In this paper Todd sorts through several other Young Earth Creationist models, but ultimately finds them wanting as well. Further, his views have not changed in the last few years. However, in a recent blog where Todd reviewed one of my papers, he remains hopeful that a satisfactory Young Earth Creationism explanation will eventually be found:
Since that paper, my assessment of the issue has not changed, and despite my explanation that common design is (to borrow a phrase from Venema’s paper) “enormously strained and severely ad hoc,” creationists continue to pretend that common design explains homology. Nevertheless, I remain confident that a satisfactory creationist explanation will be found. Naive?

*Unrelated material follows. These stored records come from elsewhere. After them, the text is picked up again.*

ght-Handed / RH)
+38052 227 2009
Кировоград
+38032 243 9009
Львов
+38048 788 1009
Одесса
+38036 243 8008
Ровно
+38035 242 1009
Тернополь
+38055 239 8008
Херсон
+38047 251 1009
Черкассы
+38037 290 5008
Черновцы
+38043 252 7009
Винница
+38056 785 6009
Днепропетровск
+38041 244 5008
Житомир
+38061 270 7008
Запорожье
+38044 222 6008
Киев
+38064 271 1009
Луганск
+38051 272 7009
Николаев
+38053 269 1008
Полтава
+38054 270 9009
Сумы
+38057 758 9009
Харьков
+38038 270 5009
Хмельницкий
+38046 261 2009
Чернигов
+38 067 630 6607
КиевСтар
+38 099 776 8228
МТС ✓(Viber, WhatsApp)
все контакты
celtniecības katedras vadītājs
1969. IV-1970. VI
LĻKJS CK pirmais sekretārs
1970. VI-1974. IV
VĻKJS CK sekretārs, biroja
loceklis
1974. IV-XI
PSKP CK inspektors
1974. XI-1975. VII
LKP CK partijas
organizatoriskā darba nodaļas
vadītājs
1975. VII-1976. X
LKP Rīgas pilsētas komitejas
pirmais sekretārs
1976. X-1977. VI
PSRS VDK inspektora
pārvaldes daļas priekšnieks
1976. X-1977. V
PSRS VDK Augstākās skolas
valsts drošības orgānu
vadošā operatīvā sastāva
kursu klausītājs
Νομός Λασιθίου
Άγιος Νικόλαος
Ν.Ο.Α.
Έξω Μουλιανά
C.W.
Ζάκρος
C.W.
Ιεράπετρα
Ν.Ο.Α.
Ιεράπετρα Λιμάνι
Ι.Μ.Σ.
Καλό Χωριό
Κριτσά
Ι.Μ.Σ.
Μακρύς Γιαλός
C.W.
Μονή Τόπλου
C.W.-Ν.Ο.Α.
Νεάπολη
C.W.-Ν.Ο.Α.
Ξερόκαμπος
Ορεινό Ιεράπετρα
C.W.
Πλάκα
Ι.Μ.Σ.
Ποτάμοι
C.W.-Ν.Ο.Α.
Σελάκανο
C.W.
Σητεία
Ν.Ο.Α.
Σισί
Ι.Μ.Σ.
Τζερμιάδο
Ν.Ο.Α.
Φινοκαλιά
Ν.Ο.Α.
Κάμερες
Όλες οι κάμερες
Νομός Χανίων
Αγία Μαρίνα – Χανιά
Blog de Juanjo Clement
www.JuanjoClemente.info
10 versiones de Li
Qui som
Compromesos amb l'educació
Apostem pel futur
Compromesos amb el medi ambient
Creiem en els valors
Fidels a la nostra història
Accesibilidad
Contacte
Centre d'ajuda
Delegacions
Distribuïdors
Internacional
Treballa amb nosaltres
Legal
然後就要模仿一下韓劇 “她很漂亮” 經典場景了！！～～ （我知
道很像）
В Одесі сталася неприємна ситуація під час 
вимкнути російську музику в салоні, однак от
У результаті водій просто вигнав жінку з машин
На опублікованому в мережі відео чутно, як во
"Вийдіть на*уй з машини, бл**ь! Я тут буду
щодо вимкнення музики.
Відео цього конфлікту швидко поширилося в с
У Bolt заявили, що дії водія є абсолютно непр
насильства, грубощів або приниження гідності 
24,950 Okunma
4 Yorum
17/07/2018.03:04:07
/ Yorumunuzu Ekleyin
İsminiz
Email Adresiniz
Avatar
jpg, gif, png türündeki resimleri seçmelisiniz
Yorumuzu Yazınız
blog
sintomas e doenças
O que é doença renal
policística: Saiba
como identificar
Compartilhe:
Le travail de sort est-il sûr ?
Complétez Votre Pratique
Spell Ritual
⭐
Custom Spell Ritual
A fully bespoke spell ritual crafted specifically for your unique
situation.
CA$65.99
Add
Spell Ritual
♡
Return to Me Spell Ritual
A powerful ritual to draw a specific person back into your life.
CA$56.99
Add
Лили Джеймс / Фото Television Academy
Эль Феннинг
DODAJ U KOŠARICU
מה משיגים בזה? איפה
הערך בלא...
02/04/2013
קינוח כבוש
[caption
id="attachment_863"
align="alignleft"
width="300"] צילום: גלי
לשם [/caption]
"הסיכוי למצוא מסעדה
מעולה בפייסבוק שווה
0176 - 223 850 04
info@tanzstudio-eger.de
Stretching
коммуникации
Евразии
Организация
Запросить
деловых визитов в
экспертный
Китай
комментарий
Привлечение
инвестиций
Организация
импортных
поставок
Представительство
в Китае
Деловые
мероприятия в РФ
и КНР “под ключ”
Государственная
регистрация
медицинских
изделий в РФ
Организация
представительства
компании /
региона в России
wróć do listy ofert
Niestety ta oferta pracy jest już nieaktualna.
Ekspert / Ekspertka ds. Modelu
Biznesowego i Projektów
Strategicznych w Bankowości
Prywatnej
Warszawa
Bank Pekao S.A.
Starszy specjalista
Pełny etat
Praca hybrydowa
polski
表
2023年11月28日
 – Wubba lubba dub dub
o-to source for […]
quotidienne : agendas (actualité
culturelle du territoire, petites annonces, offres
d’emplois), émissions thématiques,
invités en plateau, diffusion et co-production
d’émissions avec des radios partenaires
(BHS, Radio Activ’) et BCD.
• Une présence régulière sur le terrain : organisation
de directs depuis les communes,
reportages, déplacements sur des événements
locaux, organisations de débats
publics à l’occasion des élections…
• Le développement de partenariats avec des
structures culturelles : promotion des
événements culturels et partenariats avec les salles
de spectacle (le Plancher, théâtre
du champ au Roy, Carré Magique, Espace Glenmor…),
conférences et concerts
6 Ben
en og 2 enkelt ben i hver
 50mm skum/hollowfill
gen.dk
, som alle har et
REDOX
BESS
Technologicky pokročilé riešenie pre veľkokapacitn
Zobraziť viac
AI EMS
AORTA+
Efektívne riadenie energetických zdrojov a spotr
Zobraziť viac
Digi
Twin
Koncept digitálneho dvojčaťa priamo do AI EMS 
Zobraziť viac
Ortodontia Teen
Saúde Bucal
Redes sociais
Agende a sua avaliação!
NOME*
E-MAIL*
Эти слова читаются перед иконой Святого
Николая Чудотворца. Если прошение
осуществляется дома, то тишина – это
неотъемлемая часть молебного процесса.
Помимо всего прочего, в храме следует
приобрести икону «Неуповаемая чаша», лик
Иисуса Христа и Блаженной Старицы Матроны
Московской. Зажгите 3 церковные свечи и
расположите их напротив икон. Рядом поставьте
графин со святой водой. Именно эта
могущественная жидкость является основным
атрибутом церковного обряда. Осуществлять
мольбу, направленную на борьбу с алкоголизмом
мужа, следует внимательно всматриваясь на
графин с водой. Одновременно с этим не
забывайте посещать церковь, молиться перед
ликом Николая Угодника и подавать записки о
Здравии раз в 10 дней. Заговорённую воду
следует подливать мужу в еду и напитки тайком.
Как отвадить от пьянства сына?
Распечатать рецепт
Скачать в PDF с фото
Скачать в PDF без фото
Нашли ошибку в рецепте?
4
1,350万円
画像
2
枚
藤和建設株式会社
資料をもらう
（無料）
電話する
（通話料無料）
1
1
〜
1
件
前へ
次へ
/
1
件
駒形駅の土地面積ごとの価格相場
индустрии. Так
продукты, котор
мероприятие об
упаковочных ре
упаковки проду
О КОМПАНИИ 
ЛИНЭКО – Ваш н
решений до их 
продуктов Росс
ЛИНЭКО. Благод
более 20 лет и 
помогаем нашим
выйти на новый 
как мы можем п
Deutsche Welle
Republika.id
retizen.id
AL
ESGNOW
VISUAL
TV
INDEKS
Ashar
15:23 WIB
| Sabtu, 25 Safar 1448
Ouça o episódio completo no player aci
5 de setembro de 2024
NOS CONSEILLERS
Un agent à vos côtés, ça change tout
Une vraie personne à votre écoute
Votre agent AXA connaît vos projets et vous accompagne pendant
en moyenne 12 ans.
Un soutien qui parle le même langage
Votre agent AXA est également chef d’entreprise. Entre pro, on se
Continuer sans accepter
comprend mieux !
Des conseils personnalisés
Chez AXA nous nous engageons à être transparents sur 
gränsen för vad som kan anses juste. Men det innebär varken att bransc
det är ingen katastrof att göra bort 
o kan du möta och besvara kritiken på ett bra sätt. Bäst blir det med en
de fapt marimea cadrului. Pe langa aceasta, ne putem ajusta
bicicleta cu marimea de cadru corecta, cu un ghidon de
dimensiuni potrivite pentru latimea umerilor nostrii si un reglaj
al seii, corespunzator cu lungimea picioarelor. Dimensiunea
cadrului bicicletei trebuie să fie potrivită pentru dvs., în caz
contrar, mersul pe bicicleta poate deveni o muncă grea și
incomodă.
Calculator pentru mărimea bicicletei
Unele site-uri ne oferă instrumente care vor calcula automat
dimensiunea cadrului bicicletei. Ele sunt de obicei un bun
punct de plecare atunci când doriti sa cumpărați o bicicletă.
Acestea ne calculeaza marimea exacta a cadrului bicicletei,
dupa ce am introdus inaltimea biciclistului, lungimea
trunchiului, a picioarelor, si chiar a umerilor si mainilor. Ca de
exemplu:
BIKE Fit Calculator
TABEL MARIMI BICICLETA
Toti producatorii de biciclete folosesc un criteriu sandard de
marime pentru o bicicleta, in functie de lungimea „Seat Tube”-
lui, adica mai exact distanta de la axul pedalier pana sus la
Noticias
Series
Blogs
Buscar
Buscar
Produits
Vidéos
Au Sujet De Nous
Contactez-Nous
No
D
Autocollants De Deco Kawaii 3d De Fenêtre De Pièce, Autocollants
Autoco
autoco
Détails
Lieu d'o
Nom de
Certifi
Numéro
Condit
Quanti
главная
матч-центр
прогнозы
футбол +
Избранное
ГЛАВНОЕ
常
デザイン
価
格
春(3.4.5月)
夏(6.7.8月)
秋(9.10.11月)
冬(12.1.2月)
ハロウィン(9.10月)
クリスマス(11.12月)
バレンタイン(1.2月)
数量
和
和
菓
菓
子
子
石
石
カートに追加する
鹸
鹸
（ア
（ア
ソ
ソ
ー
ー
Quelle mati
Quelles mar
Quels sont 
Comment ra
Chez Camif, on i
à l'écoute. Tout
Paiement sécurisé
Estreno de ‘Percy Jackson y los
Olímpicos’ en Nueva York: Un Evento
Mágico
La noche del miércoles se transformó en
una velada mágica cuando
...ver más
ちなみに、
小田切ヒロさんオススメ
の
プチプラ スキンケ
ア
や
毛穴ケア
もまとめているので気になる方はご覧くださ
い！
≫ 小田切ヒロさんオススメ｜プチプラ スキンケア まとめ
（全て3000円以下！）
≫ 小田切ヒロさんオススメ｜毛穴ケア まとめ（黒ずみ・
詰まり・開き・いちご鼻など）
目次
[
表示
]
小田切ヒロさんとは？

Maybe.
And so Todd remains one of the more interesting individuals in the evangelical Christian discourse on whether God uses evolutionary means in His creation. One thing I have come to appreciate about Todd (aside from his intellectual honesty) is that he is an excellent person to compare notes with. While I am personally convinced that evolution is one of the means God employs as a creative mechanism, I find it helpful to get Todd’s take on new developments in our field. I can be sure that Todd won’t be blinded by some sort of “evolutionary bias” and give shoddy science a free pass (not that I would knowingly do so either, but we all have our blind spots). As I once commented after a lecture to a student who held to a Young Earth view, I had only discussed science that a highly-qualified Young Earth scientist (Todd) accepted.
Given Todd’s expertise in these areas, I have also come to appreciate his views on various creationist positions (Young Earth, Old Earth, or Evolutionary).